Extrait de la Revue : La Semaine Juridique Edition Générale n°28
Jean Hauser
« On n’a pratiquement pas entendu les juristes et pourtant l’avenir de l’Europe sans l’Angleterre risque de provoquer aussi un tsunami en droit. »
Quelques minutes après l’annonce du Brexit (Brexeat puisqu’il ne faut plus parler anglais ?), on a bien vu,dans les commentaires, que l’essentiel était les bourses, la City, les banques, les grandes sociétés et les fonctionnaires européens. Ainsi donc, paradoxalement, en vilipendant le résultat, on en légitimait les causes profondes, au moins pour les citoyens de base, si l’on en croit la sociologie inquiétante du vote. On n’a pratiquement pas entendu les juristes et pourtant l’avenir de l’Europe sans l’Angleterre risque de provoquer aussi un tsunami en droit. On nous a vendu, depuis longtemps, un modèle de développement du droit européen qui vantait, en général, la souplesse et la créativité du système anglais et la place qu’il accorde à la jurisprudence, encore que cette place ait été souvent exagérée et que, surtout, on ait fait silence sur le fait qu’elle suppose un environnement et une histoire qui ne sont pas partagés par tous. La culture juridique hors sol est aussi difficile que la même culture tout court ! Voilà que le modèle tant vanté s’en va, au moins de l’Union, et s’en va pour reconquérir de façon assez nationaliste la maîtrise de son droit. Car c’est tout de même bien de cela qu’il s’agit : le Parlement de Westminster, qui manifestait déjà sa mauvaise humeur sur ce point, retrouve sa compétence naturelle, a-ton souvent entendu dans les commentaires et radio trottoir. Quelle signification dangereuse si le DREXIT se fait ici au nom du retour à la démocratie !

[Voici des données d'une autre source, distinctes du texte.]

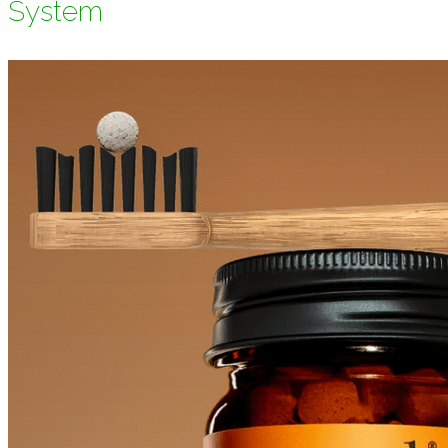
System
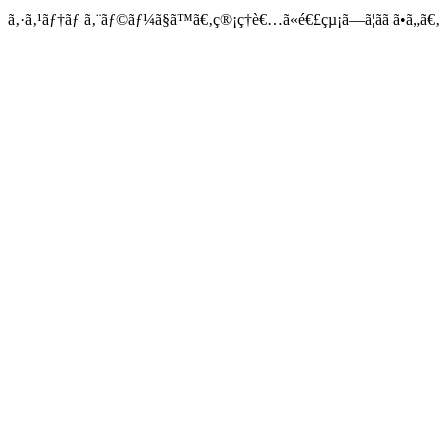
ã‚·ã‚¹ãƒ†ãƒ ã‚¨ãƒ©ãƒ¼ã§ã™ã€‚ç®¡ç†è€…ã«é€£çµ¡ã—ã¦ãã ã•ã„ã€‚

Voici donc que la question de la compétence pour dire le Droit et de la méthode pour le faire se repose de façon sensiblement différente à l’heure pourtant où l’on se gave de contrôle de la proportionnalité.
On pourra évidemment donner tort aux « brexitiens » en les taxant de populistes, ignorant le bel avenir de la construction contestée mais il faut croire que les destinataires, en s’en tenant à ce seul point de vue juridique, n’étaient pas si satisfaits de la réponse donnée à leurs soucis, et pas seulement au plan économique. Comment l’auraient-ils été ? À l’entassement dément des textes nationaux et européens, dont on feint de s’apercevoir seulement maintenant, il faudrait ajouter l’envahissement qui deviendra rapidement pire des décisions judiciaires en dentelles individualistes, rebelles à toute simplicité, toute prévisibilité et à toute sécurité et d’ailleurs inaptes à révéler un vrai sentiment européen, le système de l’Union européenne, comme celui du Conseil de l’Europe, réussissant ainsi à cumuler les inconvénients du droit écrit et du droit jurisprudentiel.
Pas plus qu’avant, la question de la signifi cation démocratique et populaire du droit quotidien n’aura été posée dans sa dimension européenne. Citoyens « lambdas » de tous les pays européens, unissez-vous pour exiger un droit limité, prévisible et sécurisé, pour exiger une justice qui ne croule pas sous les économies budgétaires et pour exiger que le droit soit fait pour vous ! La réfl exion, là aussi, ne conduirait certainement pas à moins d’Europe mais à autrement l’Europe. La question concerne aussi les juristes et il suffit qu’ils se demandent pour qui le Droit est fait afin d’éviter un Drexit en ordre dispersé qui serait nuisible pour tous. Il faut commencer par fonder la légitimité démocratique de ceux qui doivent dire le droit avant de leur donner la compétence pour le faire.